Yes, you understood correctly.

Too often people forget the pre-conditions of the theorems (or "laws").


>> The universe constantly throws information away too. Or rather afar.
>> Therefore any system smaller than the universe loses information
>
> Yes, that's right, or rather I think: any system which interacts with
> the universe may throw information away (typically as heat), because
> the universe provides this vast sink for information.
>
> I think this all very related to measurement in QM.
>
>> (even
>> the black holes, that should tell you something!).
>
> The whole "no hair" thing is very interesting I think, especially when
> combined with Hawking radiation - because black holes *do* throw
> information away of course: you can throw completely arbitrary stuff
> into a black hole, and it will then give it back to you as
> black-body-spectrum radiation, having forgottoen everything but mass,
> charge and angular momentum.
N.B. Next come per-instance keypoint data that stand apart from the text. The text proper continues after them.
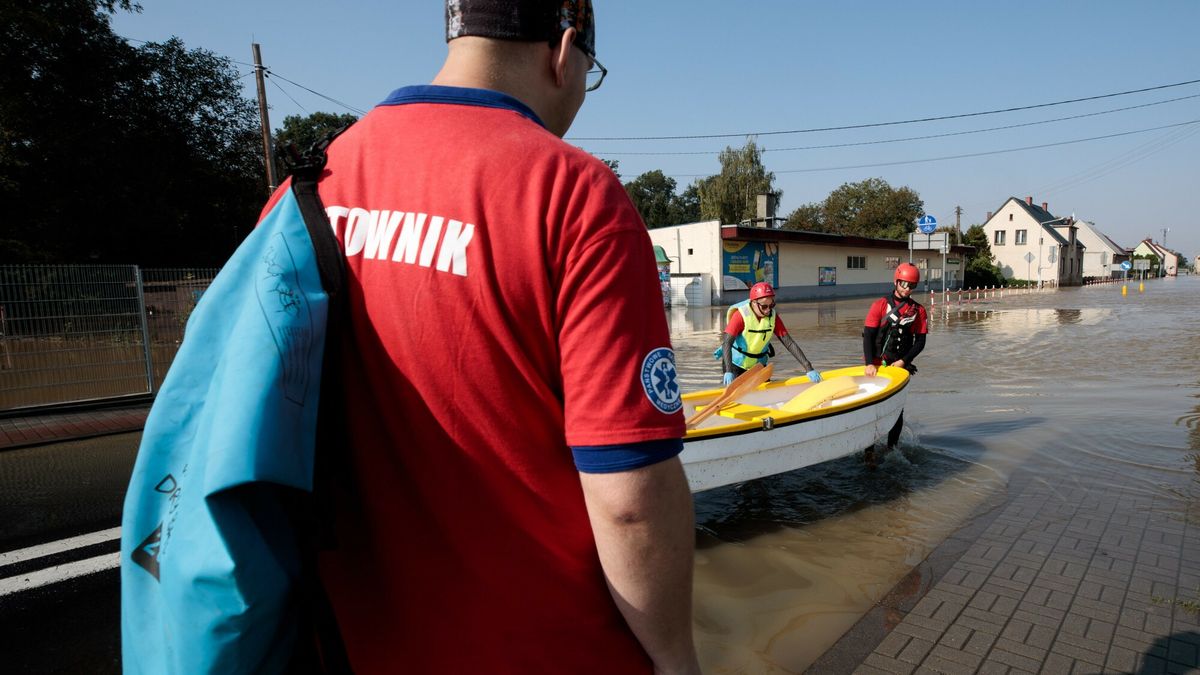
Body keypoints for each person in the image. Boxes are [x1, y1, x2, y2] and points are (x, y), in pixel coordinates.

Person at [274, 2, 700, 673]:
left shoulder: (307, 185)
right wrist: (678, 659)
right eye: (594, 69)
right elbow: (629, 502)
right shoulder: (574, 196)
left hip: (349, 648)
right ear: (565, 51)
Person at [862, 262, 929, 449]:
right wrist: (869, 363)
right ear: (896, 282)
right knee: (872, 409)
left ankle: (892, 450)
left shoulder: (919, 311)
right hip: (875, 366)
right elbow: (868, 336)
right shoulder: (880, 305)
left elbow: (920, 342)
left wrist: (903, 361)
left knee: (896, 411)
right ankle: (869, 452)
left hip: (899, 367)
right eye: (903, 284)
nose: (907, 289)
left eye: (911, 286)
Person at [719, 281, 821, 386]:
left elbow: (789, 343)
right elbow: (726, 343)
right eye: (764, 307)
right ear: (754, 302)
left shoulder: (773, 317)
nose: (768, 310)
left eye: (771, 305)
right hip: (736, 364)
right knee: (736, 395)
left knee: (763, 392)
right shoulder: (740, 316)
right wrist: (728, 370)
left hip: (758, 365)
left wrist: (808, 367)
So much for reversibility...
>
> I am no longer sure (if I ever was sure, it is now a long time since I
> had pretensions to be a physicist) if the loss of information is due
> to the event horizon or the singularity: I think that the event
> horizon provides some kind of partitioning, but the ultimate loss of
> information (as opposed to it merely sitting in some inaccessible bit
> of the state space) must be the singularity. And this makes me feel a
> bit better because singularities are so obviously bogus things in some
> way that there has to be some new physics in there which will avoid
> them.
>
> Anyway, this is kind of off-topic now.

Well, not if you believe the universe is simulation in a computer,
what's more, written in Lisp! :-)
(Even if some believe it's hacked in perl).

--
__Pascal Bourguignon__
From: Tim Bradshaw on
On 2010-02-22 11:37:01 +0000, Pascal J. Bourguignon said:

> Well, not if you believe the universe is simulation in a computer,
> what's more, written in Lisp! :-)

This depends on who you ask I think.
Mathemeticians probably think it's written in some pure functional language.
Theoretical physicists think it is written in Common Lisp (specifically
not any other Lisp dialect).
Expermintal physicists think it is FORTRAN (specificlly FORTRAN 66)
Biologists think it is Perl using some statistics package
Chemists COBOL

--tim

From: Espen Vestre on
Tim Bradshaw <tfb(a)tfeb.org> writes:

> Biologists think it is Perl using some statistics package

And I thought they would suggest APL.
--
(espen)
From: Tim Bradshaw on
On 2010-02-22 12:14:08 +0000, Espen Vestre said:

> And I thought they would suggest APL.

That's better: biologists APL and chemists Perl (or maybe the other way
around, but I can never tell biologists and chemists apart: they both
spend their time manfacturing illicit drugs in their garage don't
they?). Polititians COBOL, which explains a lot.